Le 8 avril 2002, Eliot Spitzer, alors AG de New York, a brisé le précédent en portant plainte pour fraude contre Merrill Lynch . Appelant à une vaste réforme dans l'ensemble du secteur des services financiers, il a allégué que le courtier favorisait de dangereux conflits d'intérêts et trompait intentionnellement ses investisseurs à des fins lucratives. Dans le procès Merrill et les affaires ultérieures, l'administration Spitzer a invoqué une loi d'État oubliée de 1921 appelée Martin Act, qui donne au procureur général une grande latitude pour réglementer et poursuivre les cas de fraude à la consommation. Fin 2002, lorsque 60 minutes a couru un profil élogieux qui surnommait Spitzer « Le shérif de Wall Street », une star était née.
Comme tout le monde le sait, la fortune de Spitzer a changé depuis lors. Son avenir politique est, au mieux, incertain. Mais sa carrière dans le domaine de la réglementation continuera de bien lui servir : les pratiques qu'il a décriées pendant son mandat - prêts subprime, prêts prédateurs, conflits d'intérêts - sont les mêmes méfaits qui ont déclenché la crise financière de 2008.
Dans un nouveau livre, Place du gouvernement sur le marché , Spitzer revient au mode de renversement de Goliath à plein régime qui l'a rendu célèbre. Partie de la Livres de critiques de Boston série de monographies publiées par MIT Press, le volume court et urgent est celui de Spitzer Bon sens . La réglementation, soutient-il, n'est pas l'ennemi du marché - en fait, il affirme que l'application par le gouvernement est cruciale pour l'industrie et le commerce. Sans une application stricte, les modèles de profit rendent inévitables les pratiques contraires à l'éthique et anticoncurrentielles ; selon Spitzer, des normes gouvernementales strictes protègent le bien commun, préservent la concurrence et aident à maintenir la stabilité, le dynamisme et la solvabilité du marché.
Eliot Spitzer m'a appelé de son bureau à la salle de rédaction de CNN à New York, où son talk-show par câble, Dans l'arène , est diffusé. Nous avons discuté des thèmes centraux de son livre, de sa prescience concernant les malversations de Wall Street et des défis réglementaires en cours sur le marché actuel.

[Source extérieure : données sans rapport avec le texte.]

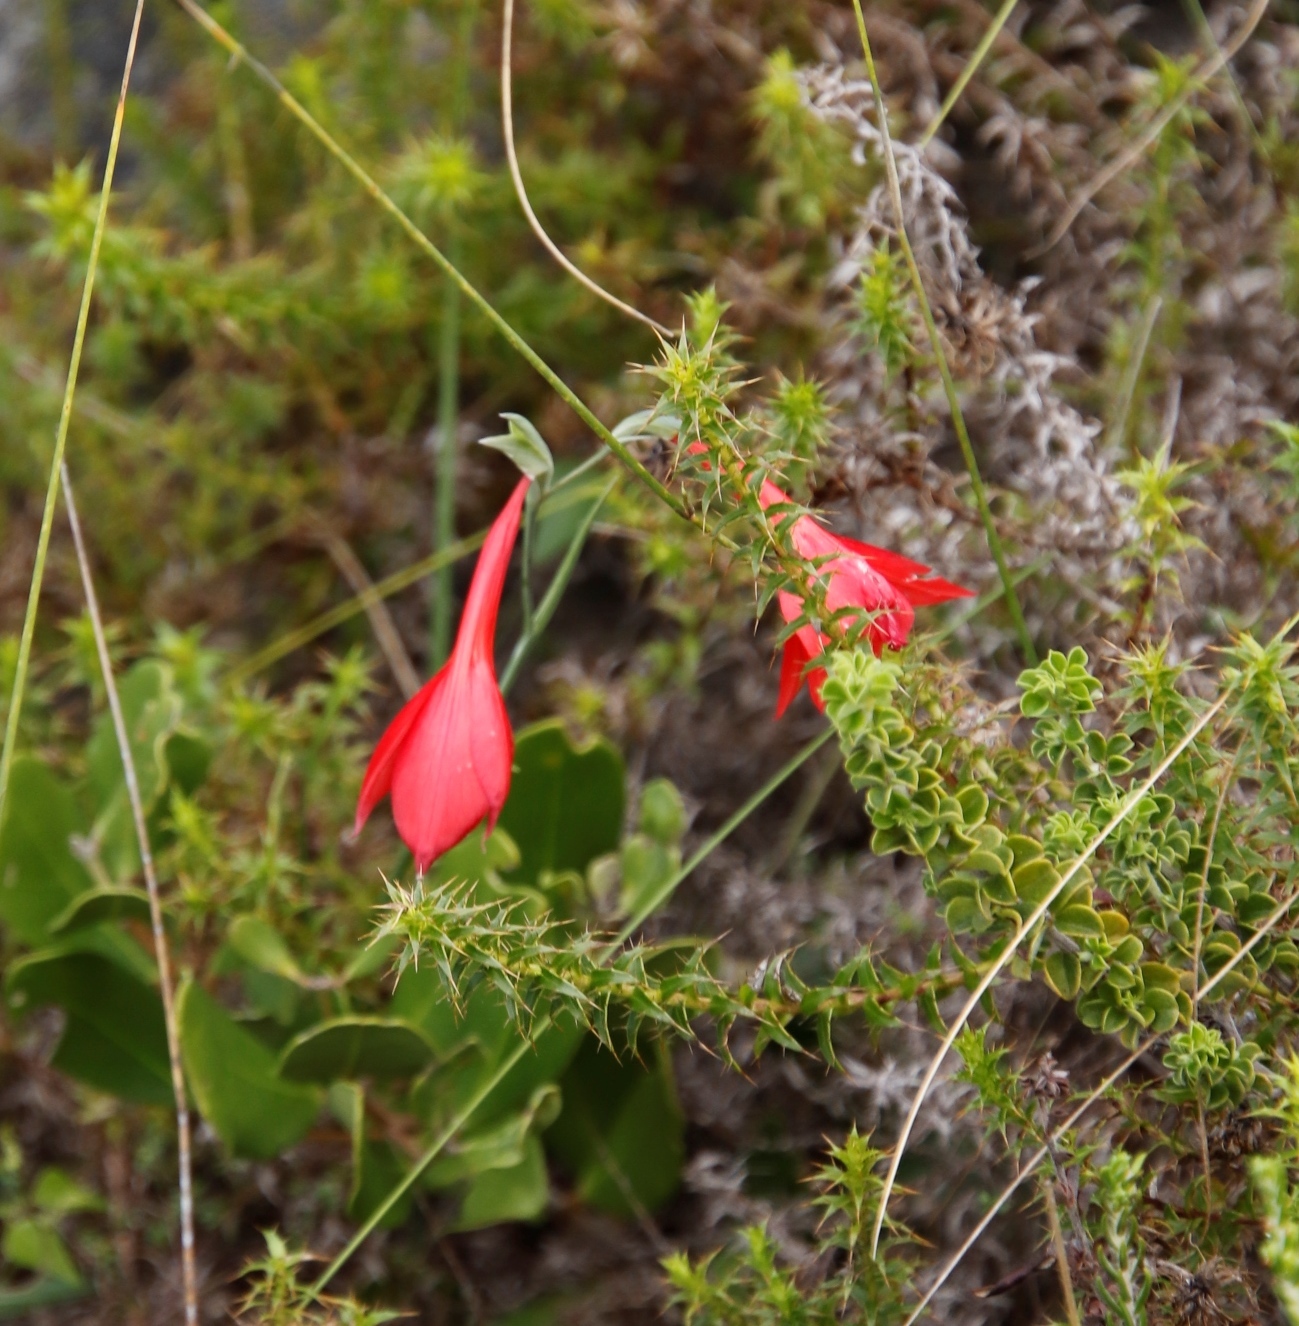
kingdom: Plantae
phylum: Tracheophyta
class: Magnoliopsida
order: Asterales
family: Asteraceae
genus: Cullumia
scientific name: Cullumia setosa
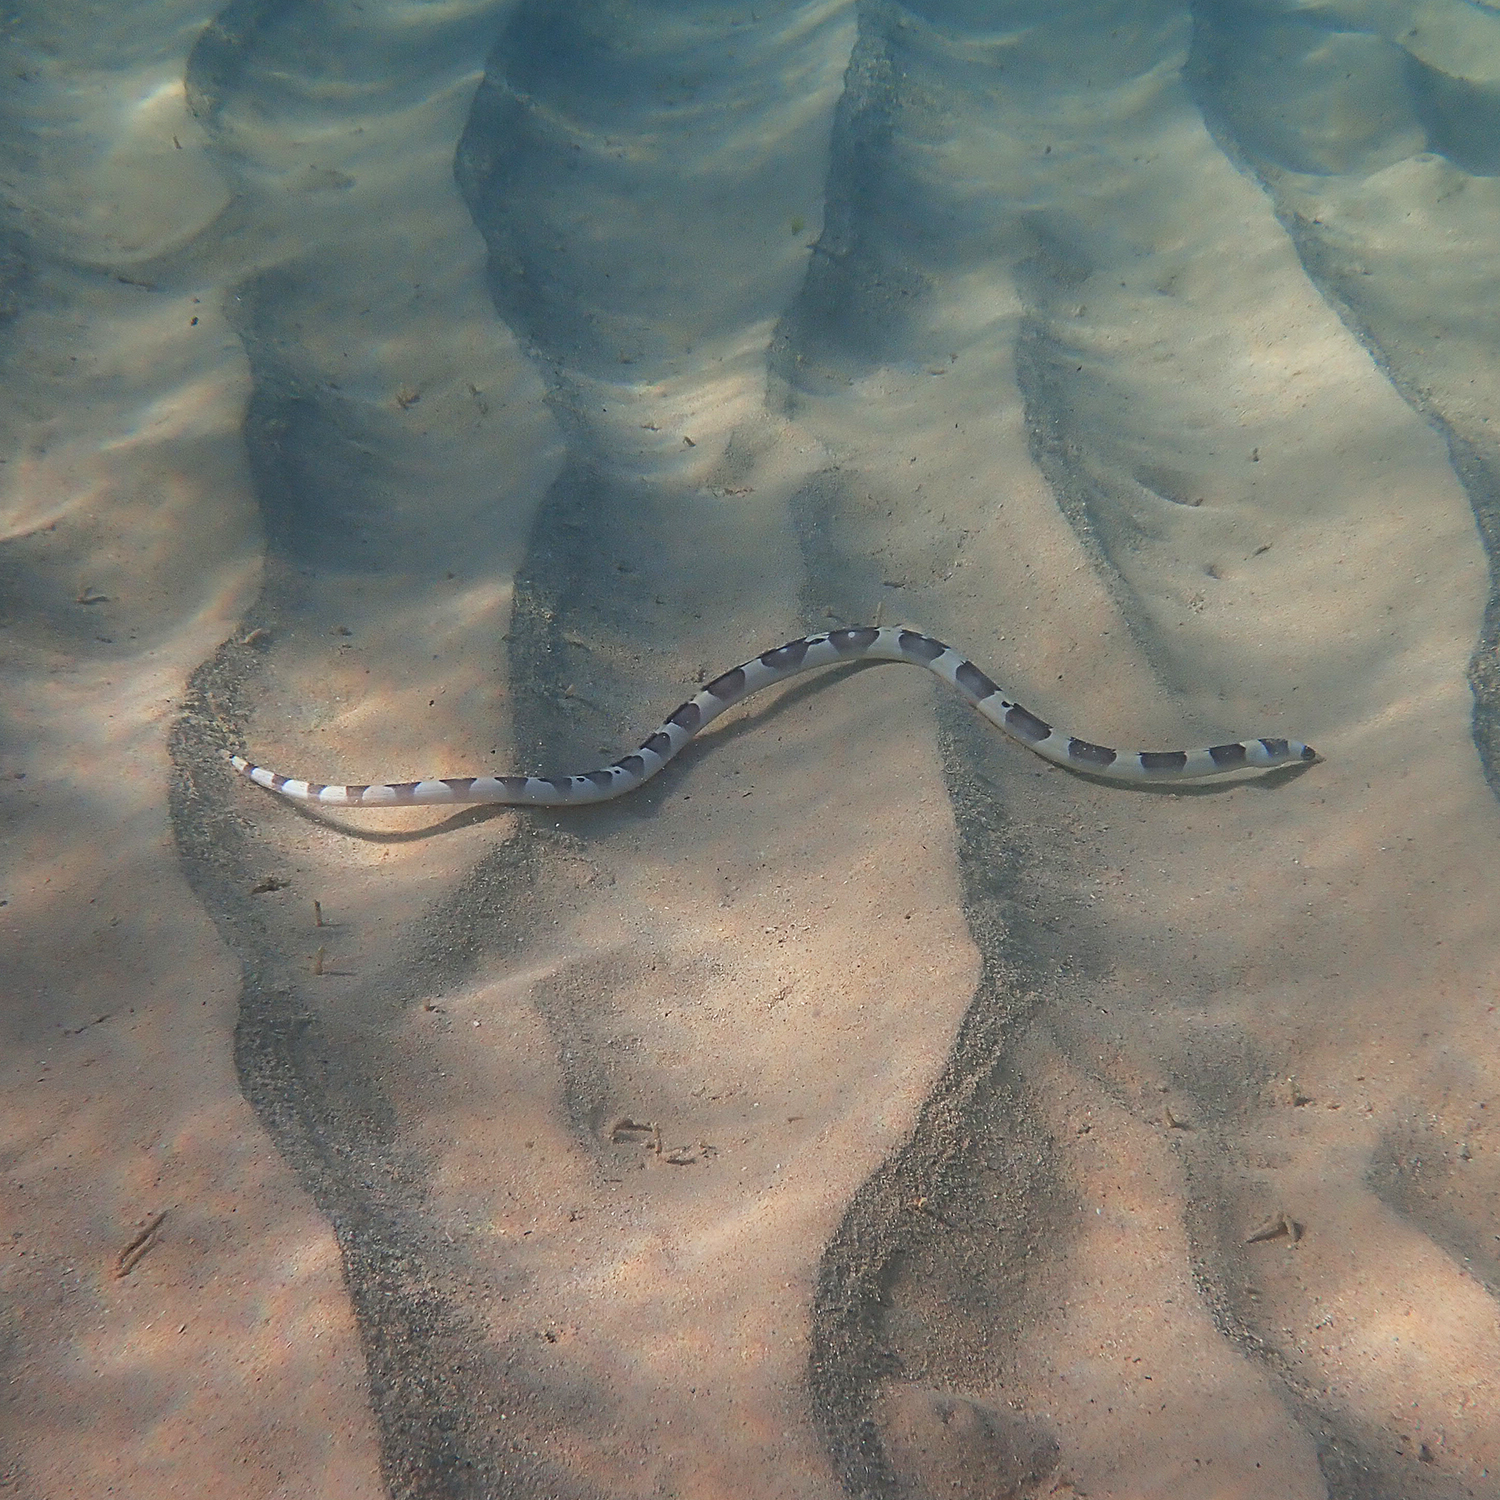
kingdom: Animalia
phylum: Chordata
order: Anguilliformes
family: Ophichthidae
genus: Leiuranus
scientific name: Leiuranus versicolor
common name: Convict snake eel
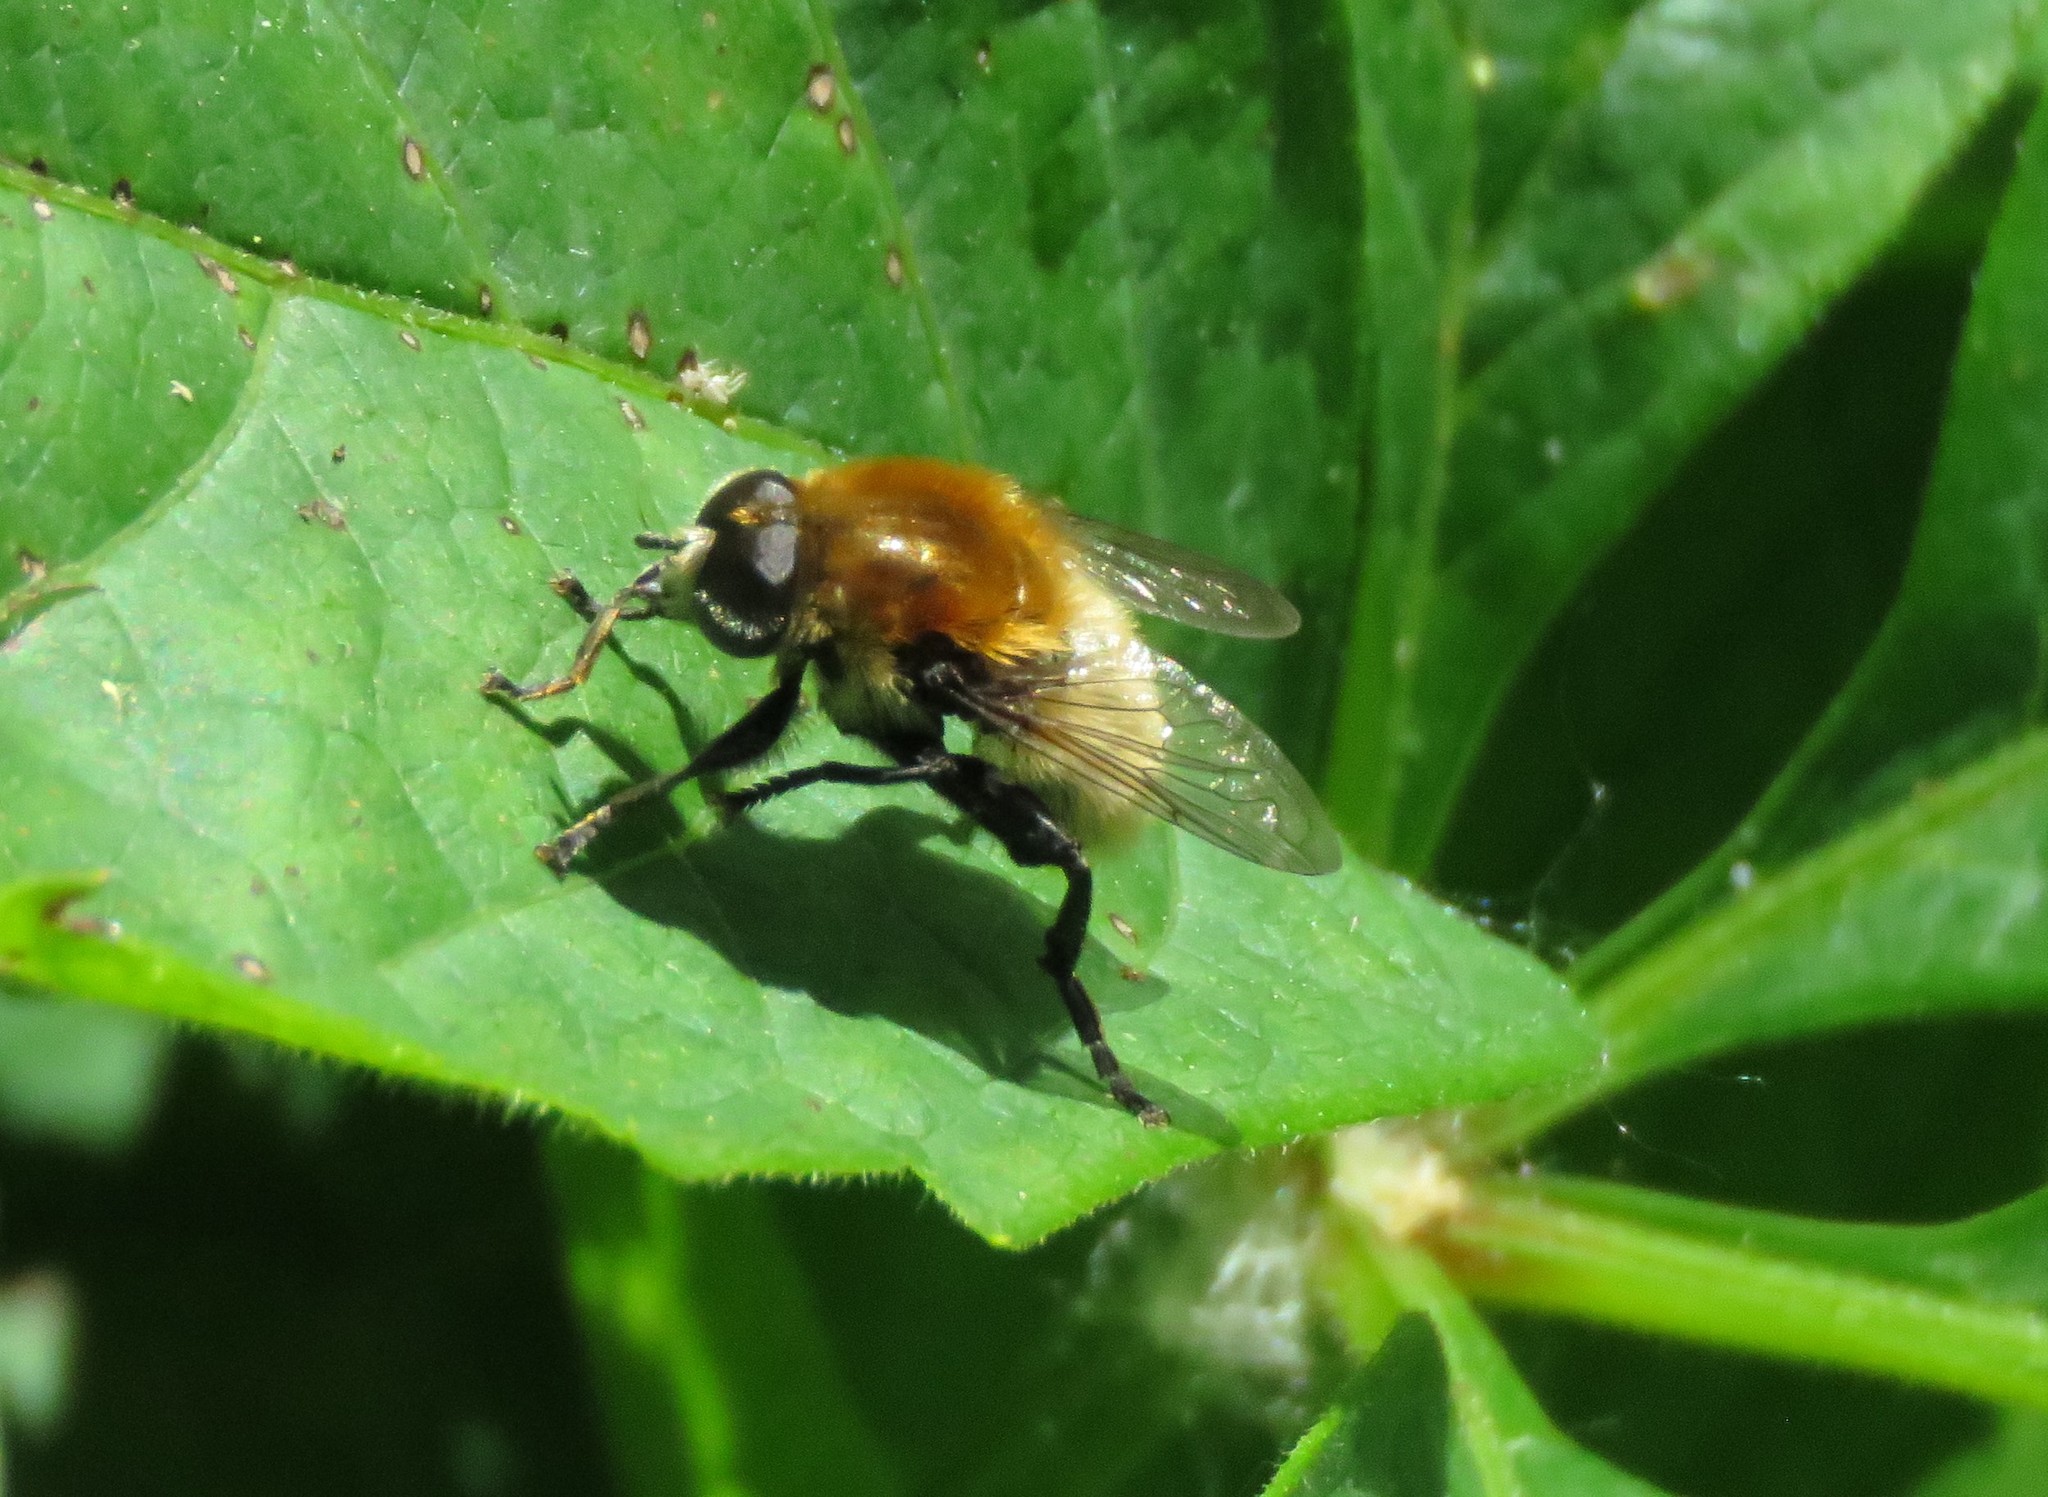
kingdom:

Votre livre soutient que le gouvernement et les marchés ne doivent pas être placés en opposition diamétrale. Au lieu de cela, dites-vous, le gouvernement a une place clé dans des systèmes de marché sains. Pourquoi les marchés ont-ils besoin d'une réglementation gouvernementale pour réussir ?
En l'absence d'élaboration et d'application de règles par le gouvernement, les acteurs privés ne respecteront finalement pas les règles et les comportements qui génèrent la concurrence loyale et ouverte qui est l'essence du capitalisme. Le capitalisme, comme une compétition jouée sur un terrain de football, ne fonctionne que si certains modèles de comportement sont observés et si les acteurs privés qui participent au marché n'appliquent pas eux-mêmes ces règles. En l'absence d'application, le comportement se résume à un plus petit dénominateur commun qui est tout simplement inacceptable et, à long terme, très contre-productif pour la société. Dans une certaine mesure, le cataclysme de 2008 en est la preuve.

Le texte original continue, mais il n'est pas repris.